At 71, Hamilton won the ACC’s Coach of The Year Award, an honor he took home in 2009 and 2012, as well as in 1995 and 1999 when he was in the Big East. This year he led the No. 4 Seminoles to the ACC regular-season title. They were a lock for at least a No. 2 seed in the tournament, and had a chance of being a No. 1. Hamilton was also a finalist for the Werner Ladder Naismith Men’s Coach of the Year award. It wound up going to Dayton’s Anthony Grant, another black coach.
If Hamilton’s Seminoles would have made it to tonight’s game, and won, he would have become the first black coach to win a national title since UConn’s Kevin Ollie did it in 2014. That short list also includes John Thompson (Georgetown, 1984), Nolan Richardson (Arkansas, 1994) and Tubby Smith (Kentucky, 1998).
That matters, especially when you think about the fact that at the beginning of the season there were only 14 black head coaches (18.7 percent) of the 75 programs in college basketball’s six major conferences. And if you only take the Power Five conferences into account, that number drops to 13.8 percent, given that the Big East has five black head coaches. Now compare that to the fact that almost 80% (78.9%) of major-conference scholarship basketball players are black, and you start to understand why coaches like Hamilton, and their accomplishments, are such a big deal.
“When I hang up my whistle, I want to look back and see what kind of neighbors, husbands, fathers, citizens these guys have become,” Hamilton told the Tampa Bay Times. “What are they doing with their lives? Yes, I want to win basketball games, but if that’s all we have done then how are we going to look at ourselves in the mirror and feel we have fulfilled our obligation as coaches?
“I just hope and pray we win enough games along the way that I can continue doing what I love.”
To date, Hamilton has 582 career wins, and that’s not taking into account the 22 that were vacated in 2006-07 due to an academic fraud case against the school.
But as we all know, COVID-19 has become a brutal reminder that tomorrow isn’t promised, in life or in sports. And while Hamilton doesn’t seem to be slowing down any time soon, it is interesting that he and Duke’s Mike Krzyzewski (73) are two of the oldest coaches in the game that would have had legitimate shots at winning it all tonight.

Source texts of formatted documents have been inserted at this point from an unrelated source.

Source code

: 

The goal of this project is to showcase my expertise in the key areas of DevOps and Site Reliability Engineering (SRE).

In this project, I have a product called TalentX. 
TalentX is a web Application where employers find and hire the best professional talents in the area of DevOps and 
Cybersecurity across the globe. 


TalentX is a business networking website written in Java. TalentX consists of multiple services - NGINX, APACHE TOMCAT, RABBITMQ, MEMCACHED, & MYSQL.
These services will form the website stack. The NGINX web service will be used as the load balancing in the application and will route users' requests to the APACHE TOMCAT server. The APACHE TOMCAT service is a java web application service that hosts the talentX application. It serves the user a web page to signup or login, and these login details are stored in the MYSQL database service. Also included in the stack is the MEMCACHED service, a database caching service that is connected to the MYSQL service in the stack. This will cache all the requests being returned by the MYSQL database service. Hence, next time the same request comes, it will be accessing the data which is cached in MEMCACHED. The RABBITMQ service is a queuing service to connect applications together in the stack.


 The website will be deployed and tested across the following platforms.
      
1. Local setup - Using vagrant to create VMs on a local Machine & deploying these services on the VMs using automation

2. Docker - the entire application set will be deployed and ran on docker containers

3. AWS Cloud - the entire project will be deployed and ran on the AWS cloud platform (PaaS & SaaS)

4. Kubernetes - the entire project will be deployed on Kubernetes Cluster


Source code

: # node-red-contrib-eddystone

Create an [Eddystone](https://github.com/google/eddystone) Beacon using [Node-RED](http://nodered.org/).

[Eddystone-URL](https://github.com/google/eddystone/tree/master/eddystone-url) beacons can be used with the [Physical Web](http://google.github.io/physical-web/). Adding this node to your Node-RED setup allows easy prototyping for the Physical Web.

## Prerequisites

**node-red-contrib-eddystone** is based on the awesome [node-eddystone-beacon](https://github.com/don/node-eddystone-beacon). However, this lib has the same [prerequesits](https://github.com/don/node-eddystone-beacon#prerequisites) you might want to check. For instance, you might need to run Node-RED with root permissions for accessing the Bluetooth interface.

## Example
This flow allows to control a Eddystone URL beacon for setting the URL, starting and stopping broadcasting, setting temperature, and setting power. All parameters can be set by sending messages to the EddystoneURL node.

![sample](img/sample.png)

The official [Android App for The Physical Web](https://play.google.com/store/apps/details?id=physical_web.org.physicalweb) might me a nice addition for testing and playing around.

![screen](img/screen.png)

“They have a program here. They don’t have a team,” Krzyzewski said of Hamilton last season. “The program is built on values, and Leonard is one of the top coaches in America. His teams are always together and they play hard defense. They are unselfish and they’re talented.
“He and I are really good friends, and I admire what he’s done here.”
Like others in the sports world, for Hamilton, this season is a riddle without an answer. The possibilities are endless, yet inconclusive.